Monica Camacho Perez and her family have lived and worked in the United States since coming illegally from Mexico more than 20 years ago. Camacho Perez teaches English as a second language to immigrant adults, and she also works in the public high schools. Her family lives in Baltimore. 

“We are a normal family, like anybody else,” she said. “We go to church. We work every day. We pay taxes,” she said.

She’s among the more than 500,000 undocumented immigrants brought to the country as children who are protected from deportation under the Deferred Action for Childhood Arrivals program known as DACA.

“I’m the only one right now that’s, like, protected, while my parents are not, my brothers are not,” she said. “My brothers have children that are born here. So if they were to get deported, what will happen to their kids?”

Would families be separated if Trump’s reelected?

When asked whether there was a way to carry out mass deportations without separating families, Tom Homan, who led immigration enforcement during the first year-and-a-half of the Trump administration, said, “Of course there is. Families can be deported together.” 

Like Camacho Perez’s nieces and nephews, more than four million U.S.-born children live with an undocumented parent.

Cecilia Vega with Monica Camacho Perez and her family
Cecilia Vega with Monica Camacho Perez and her family

60 Minutes


Asked why children should have to leave the country where they were born and raised, Homan said, “Because their parent absolutely entered the country illegally, had a child knowing he was in the country illegally. So he created that crisis.”

During Homan’s time leading ICE – in what became one of the most controversial policies of the Trump administration – at least 5,000 migrant children were forcibly separated from their parents when their parents were arrested at the border and prosecuted for crossing into the U.S. illegally.

Asked about published accounts saying that family separation at the border was his idea, Homan replied: “Not true. I didn’t write the memorandum to separate families. I signed the memo. Why’d I sign the memo? I was hoping to save lives. While you and I are talking right now, a child’s going to die in the border. . . . So we thought, ‘so maybe if we prosecute people, they’ll stop coming.'”

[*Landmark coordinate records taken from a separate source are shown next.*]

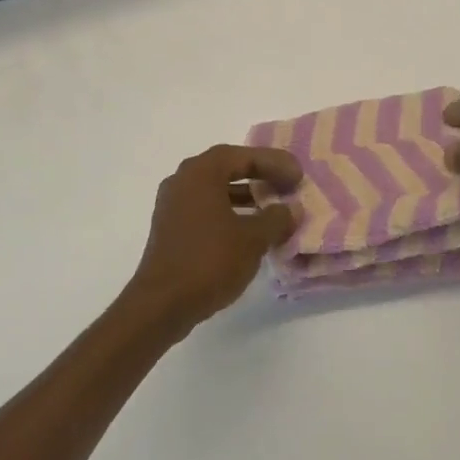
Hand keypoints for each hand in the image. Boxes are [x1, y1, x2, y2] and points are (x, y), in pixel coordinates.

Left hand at [124, 145, 301, 334]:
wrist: (161, 304)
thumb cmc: (209, 261)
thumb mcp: (253, 239)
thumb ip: (276, 219)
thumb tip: (291, 209)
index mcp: (201, 173)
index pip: (243, 156)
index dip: (274, 163)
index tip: (298, 176)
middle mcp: (183, 180)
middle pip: (227, 167)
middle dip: (260, 175)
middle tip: (287, 185)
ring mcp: (172, 204)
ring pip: (215, 189)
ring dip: (245, 195)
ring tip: (273, 208)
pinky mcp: (170, 227)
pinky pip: (205, 208)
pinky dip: (229, 211)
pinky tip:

Trump has said Homan would be joining him in the new administration if he wins a second term. Asked if this family separation policy would be re-instituted then, Homan said, “I don’t know of any formal policy where they’re talking about family separations.”

Tom Homan
Tom Homan

60 Minutes


Asked whether it should be on the table, he replied, “It needs to be considered, absolutely.”

How that would happen given a court settlement reached late last year between the federal government and the American Civil Liberties Union is unclear. Under the settlement, the federal government is barred from separating migrant families at the border for the next eight years if the sole purpose is to prosecute the parents for entering the U.S. illegally. 

“I can’t imagine living here without them.”

Back in Baltimore, Camacho Perez said she has given a lot of thought to what she would do if her parents were deported. Even though Baltimore is where she grew up, and she now owns her own home there, she thinks she would go back to Mexico with her parents if they were deported.

“They’re also part of my American dream,” she said. “And I can’t imagine living here without them.”